▶ _TASK_: Exactly as they appear below, repeat the lines from the one with "objavljena u časopisu" through the one with "sekvenciranje iz veće skupine od 2881", and no others.

▶ _TASK INPUT_:

#####

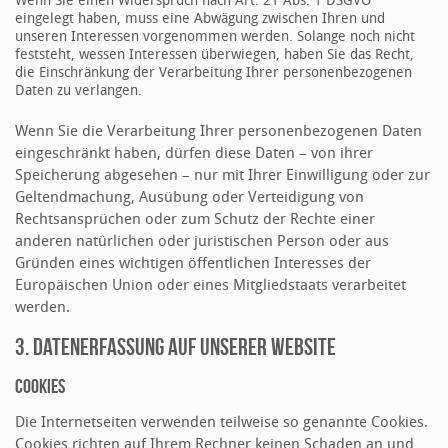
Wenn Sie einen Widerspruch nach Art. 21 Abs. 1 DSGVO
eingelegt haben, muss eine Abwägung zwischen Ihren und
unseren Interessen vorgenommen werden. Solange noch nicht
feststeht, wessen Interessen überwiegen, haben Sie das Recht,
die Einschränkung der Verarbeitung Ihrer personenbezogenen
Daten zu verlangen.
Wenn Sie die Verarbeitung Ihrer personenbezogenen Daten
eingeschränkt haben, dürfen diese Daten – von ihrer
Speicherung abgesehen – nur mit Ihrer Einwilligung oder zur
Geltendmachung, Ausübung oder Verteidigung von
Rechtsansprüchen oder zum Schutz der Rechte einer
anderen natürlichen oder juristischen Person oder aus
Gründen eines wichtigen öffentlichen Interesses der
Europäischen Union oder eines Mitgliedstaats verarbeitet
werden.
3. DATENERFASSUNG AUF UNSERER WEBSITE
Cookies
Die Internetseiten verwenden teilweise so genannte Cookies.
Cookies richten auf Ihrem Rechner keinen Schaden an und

#####

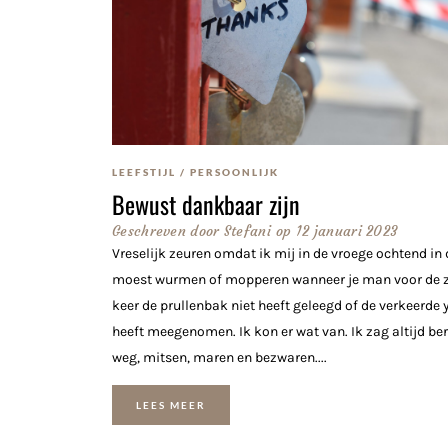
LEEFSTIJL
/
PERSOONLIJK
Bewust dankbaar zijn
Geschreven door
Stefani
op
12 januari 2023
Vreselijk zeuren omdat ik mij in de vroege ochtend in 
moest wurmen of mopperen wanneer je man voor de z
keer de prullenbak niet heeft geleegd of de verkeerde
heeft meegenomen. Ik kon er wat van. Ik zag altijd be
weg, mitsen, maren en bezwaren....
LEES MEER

#####

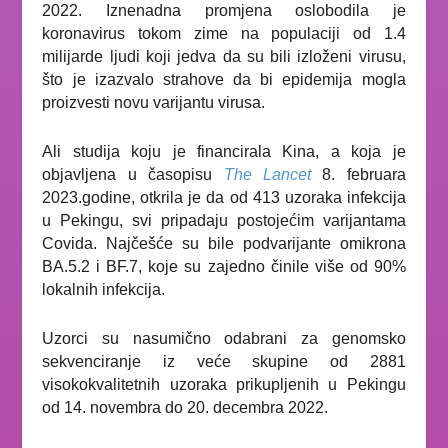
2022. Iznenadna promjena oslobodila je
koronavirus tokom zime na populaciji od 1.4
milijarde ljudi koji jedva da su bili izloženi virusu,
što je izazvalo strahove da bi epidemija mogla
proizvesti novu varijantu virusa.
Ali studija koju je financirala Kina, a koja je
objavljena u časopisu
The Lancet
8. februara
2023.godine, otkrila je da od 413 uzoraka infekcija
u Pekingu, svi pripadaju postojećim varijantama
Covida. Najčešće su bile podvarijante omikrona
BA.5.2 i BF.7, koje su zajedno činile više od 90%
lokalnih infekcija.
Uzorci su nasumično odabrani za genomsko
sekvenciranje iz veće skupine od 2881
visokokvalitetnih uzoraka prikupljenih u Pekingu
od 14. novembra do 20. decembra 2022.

#####

▶ _ANSWER_:
objavljena u časopisu
The Lancet
8. februara
2023.godine, otkrila je da od 413 uzoraka infekcija
u Pekingu, svi pripadaju postojećim varijantama
Covida. Najčešće su bile podvarijante omikrona
BA.5.2 i BF.7, koje su zajedno činile više od 90%
lokalnih infekcija.
Uzorci su nasumično odabrani za genomsko
sekvenciranje iz veće skupine od 2881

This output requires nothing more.